Reproduce the listing below word for word, starting at the line containing "What is the" and ending at the line containing "Between 2023-01 and 2023-06, which is larger?", with both of those lines included. Leave the pictures out of your answer.

* _Extracted information_
= = = =

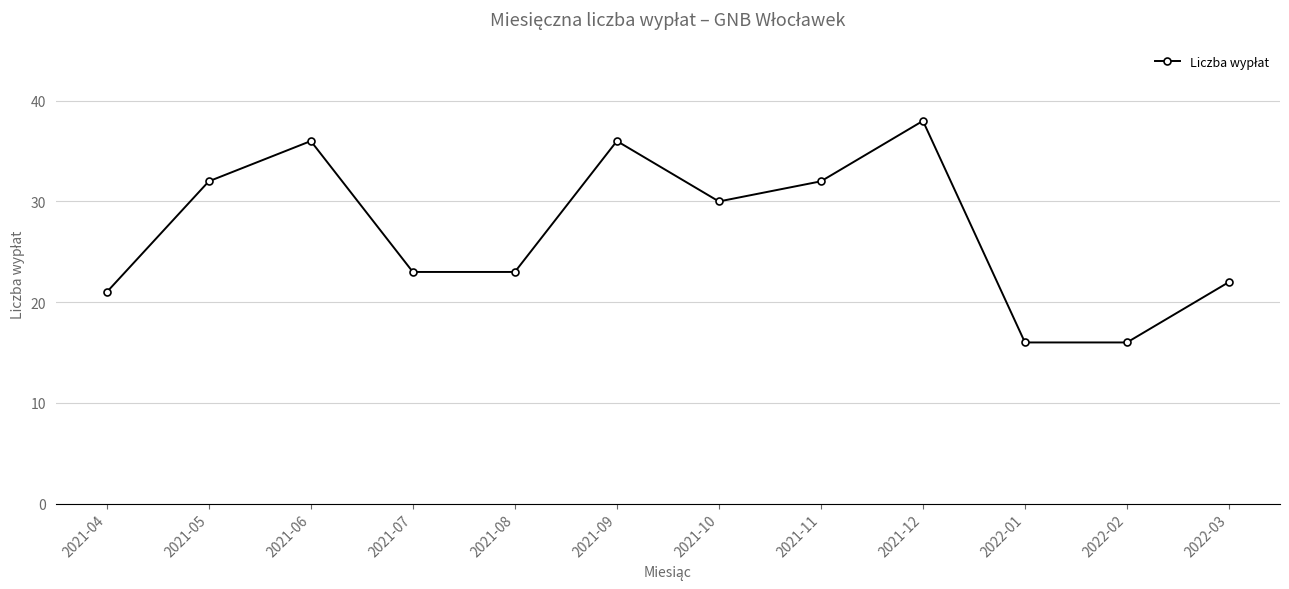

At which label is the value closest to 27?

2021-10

= = = =

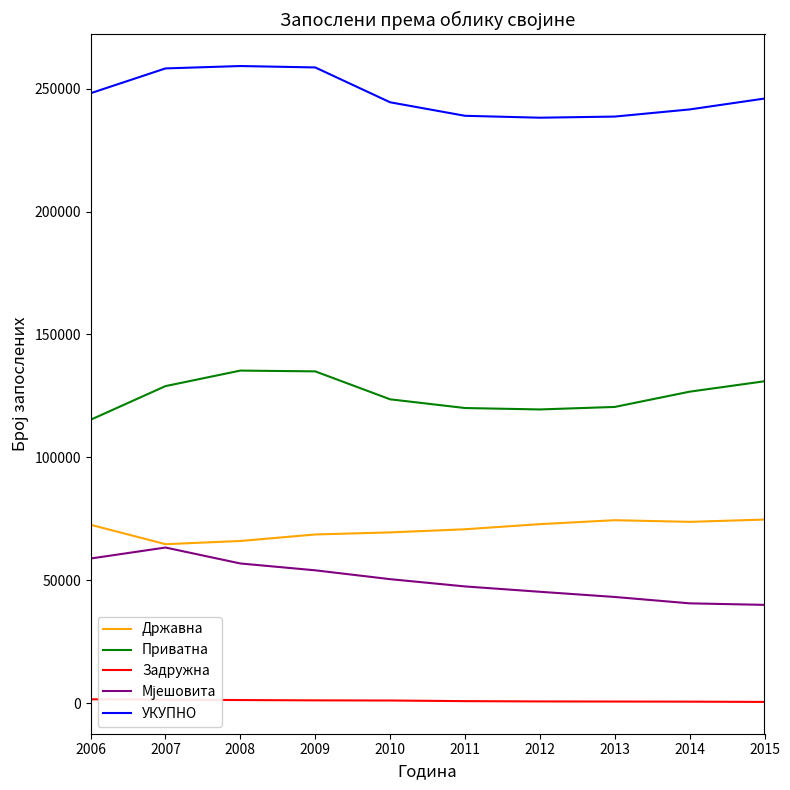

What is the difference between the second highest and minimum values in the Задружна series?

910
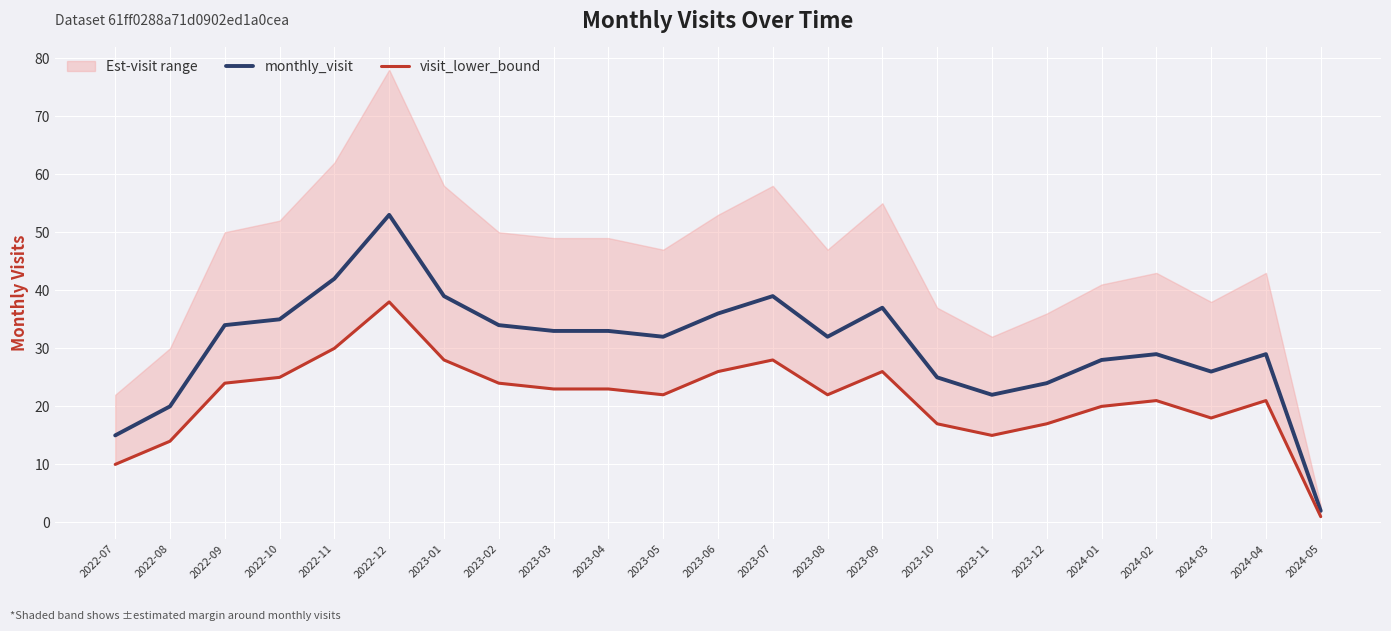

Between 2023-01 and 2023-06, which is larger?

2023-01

= = = =

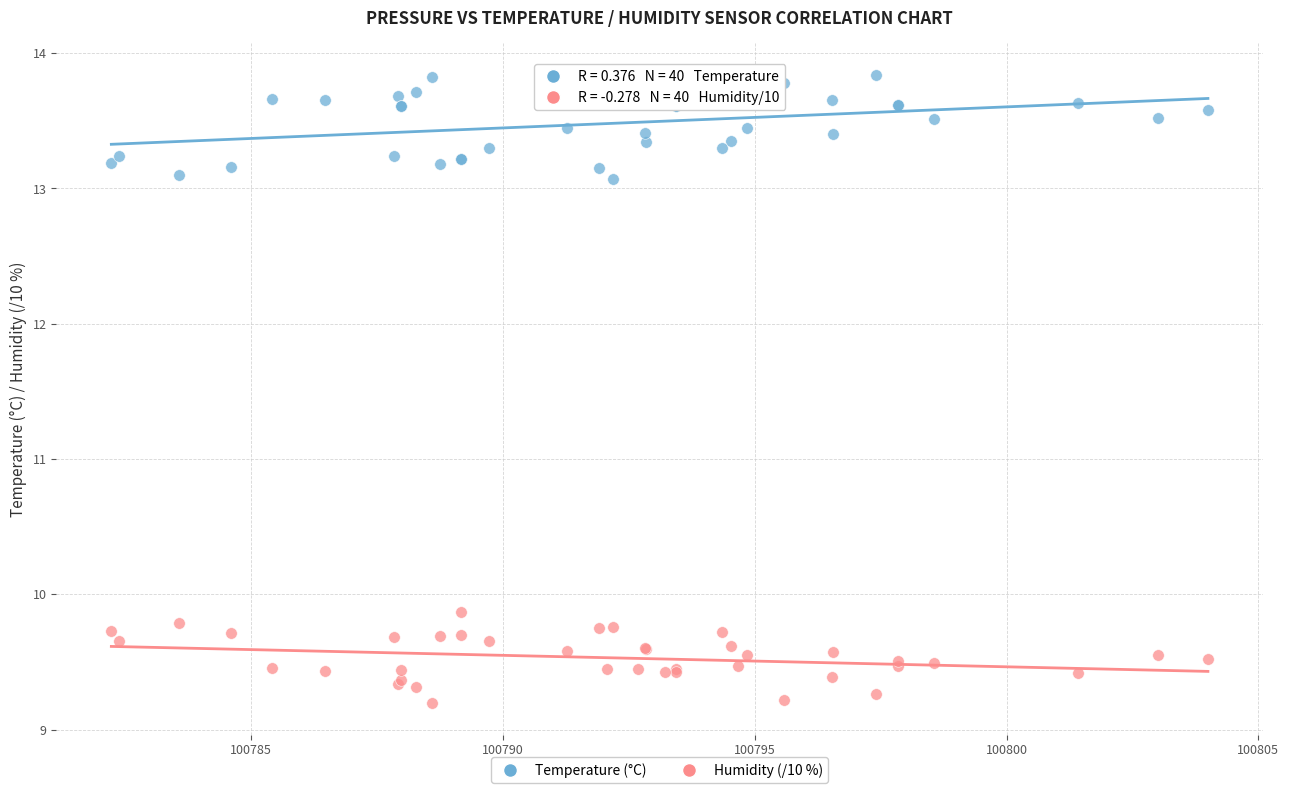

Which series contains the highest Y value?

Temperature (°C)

= = = =

* _Exercise answer_
What is the difference between the second highest and minimum values in the Задружна series?

910

Between 2023-01 and 2023-06, which is larger?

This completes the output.